Dataset records:
'''
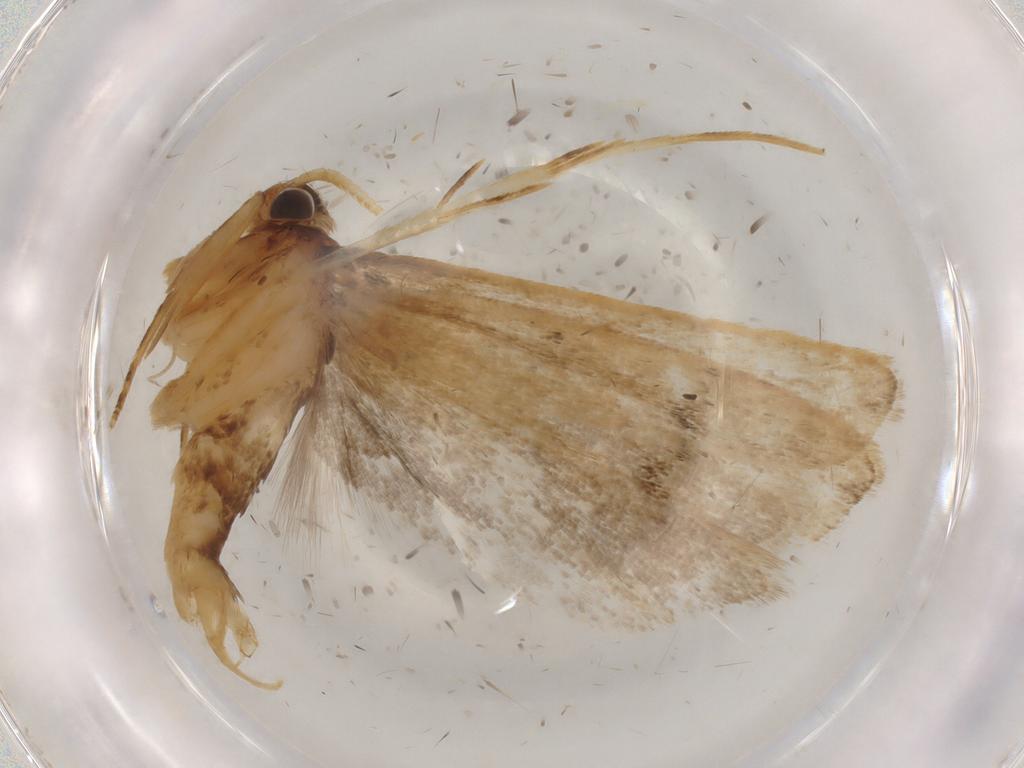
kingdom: Animalia
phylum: Arthropoda
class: Insecta
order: Lepidoptera
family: Lecithoceridae
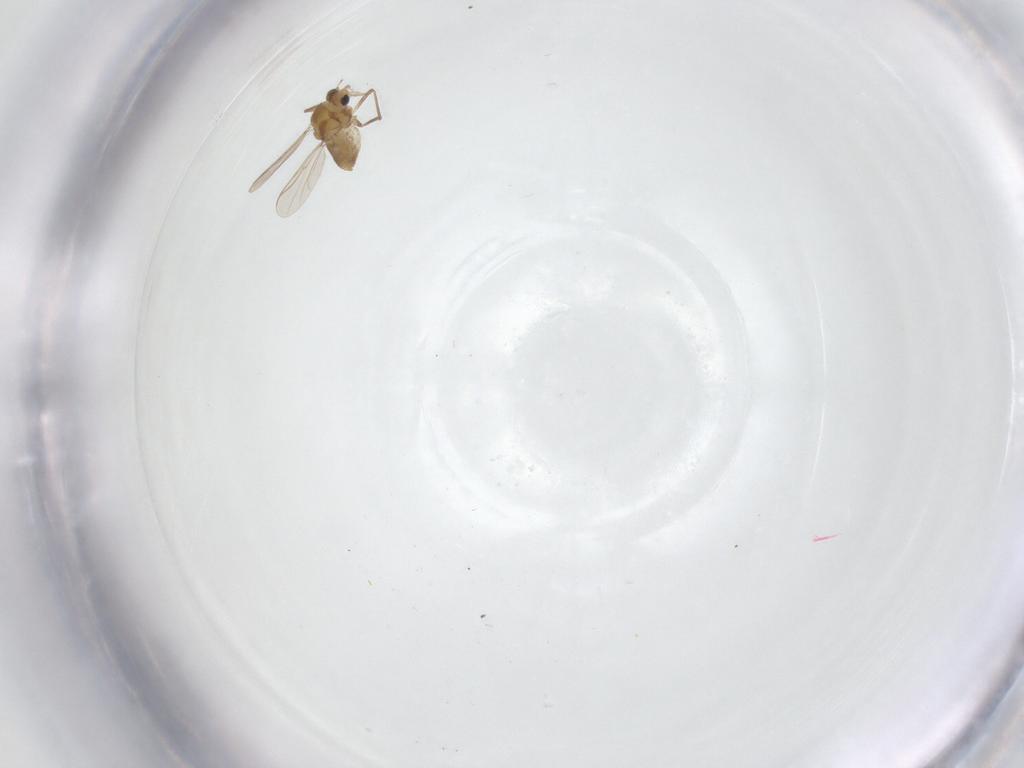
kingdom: Animalia
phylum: Arthropoda
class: Insecta
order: Diptera
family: Chironomidae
'''
Copy the naming lines of every entry verbatim, leaving out the pictures.

kingdom: Animalia
phylum: Arthropoda
class: Insecta
order: Lepidoptera
family: Lecithoceridae
kingdom: Animalia
phylum: Arthropoda
class: Insecta
order: Diptera
family: Chironomidae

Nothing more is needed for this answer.